Why These ETFs Overlap

VUG is a U.S. growth equity ETF from Vanguard, while XLK is a technology-focused equity ETF from SPDR. The overlap exists because both funds allocate meaningful weight to the same holdings. In this dataset, the biggest shared drivers are NVDA, AAPL, and MSFT, which appear in both portfolios and push the overlap score higher.

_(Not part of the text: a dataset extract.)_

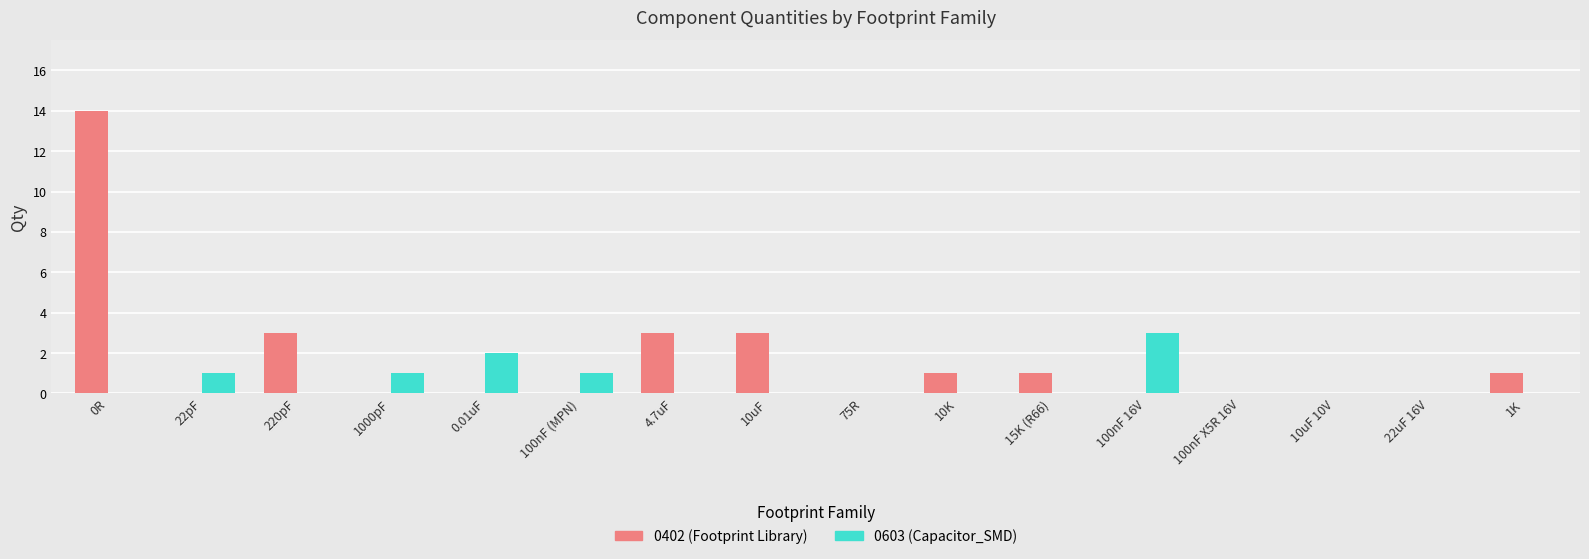

Which series changed the most between 0.01uF and 75R?

0603 (Capacitor_SMD)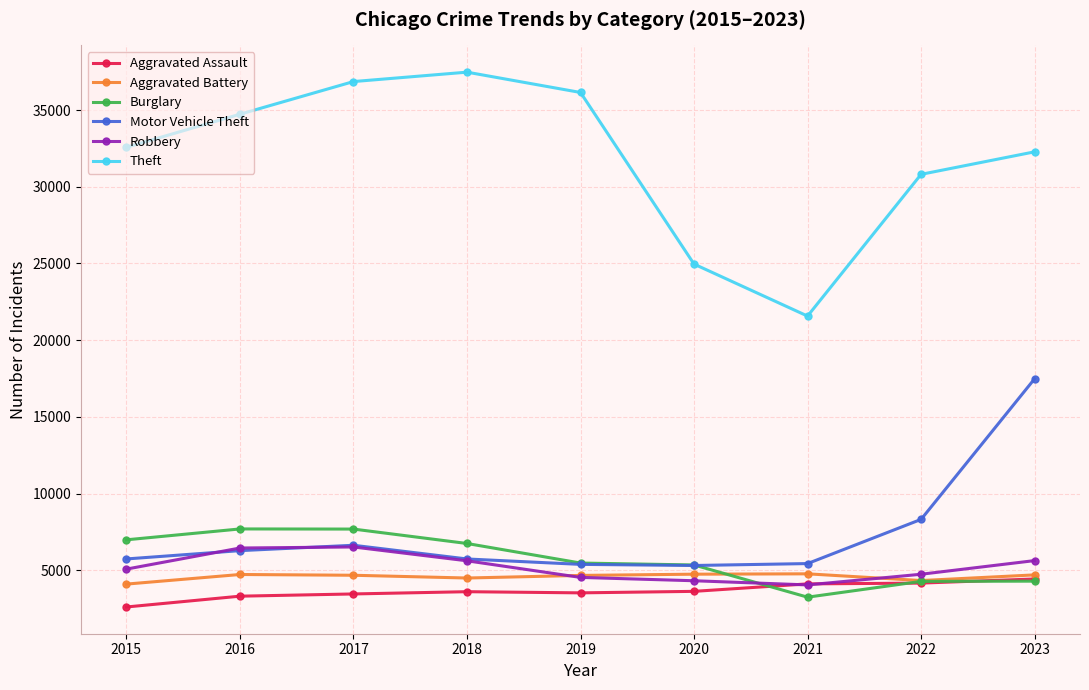

Is the value of Theft at 2022 greater than the value of Burglary at 2020?

Yes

Holding both VUG and XLK can still be reasonable, but you should expect some duplication. The decision comes down to whether the non-overlapping parts of each ETF are important enough for your strategy.

Related Comparisons

Frequently Asked Questions About VUG and XLK

What is the overlap between VUG and XLK?+
VUG and XLK currently show an estimated weighted overlap of 49.46% based on the loaded holdings data.
How many holdings do VUG and XLK share?+
They share 36 holdings in the current dataset.
Is the VUG and XLK overlap high?+
The current verdict is Moderate Overlap. That means the two ETFs have noticeable duplication in portfolio weight.
Why do VUG and XLK overlap?+
VUG and XLK overlap because the same large positions appear in both funds. In this comparison, the top three shared holdings explain 69.41% of the measured overlap score.
Which ETF is broader, VUG or XLK?+
VUG is the broader fund, while XLK is the more targeted sleeve. That does not automatically make one better, but it helps explain why the pair can overlap while still serving different roles.

How Overlap Is Calculated

A straightforward approach used by portfolio analysts.

Overlap = sum(min(Weight_A, Weight_B)) for each shared holding

For every stock that appears in both ETFs, we take the smaller of the two weights. Adding up all those minimums gives the total overlap percentage. A score of 100% means the two ETFs hold the exact same stocks in the same proportions.

Want the full explanation? Read the methodology page.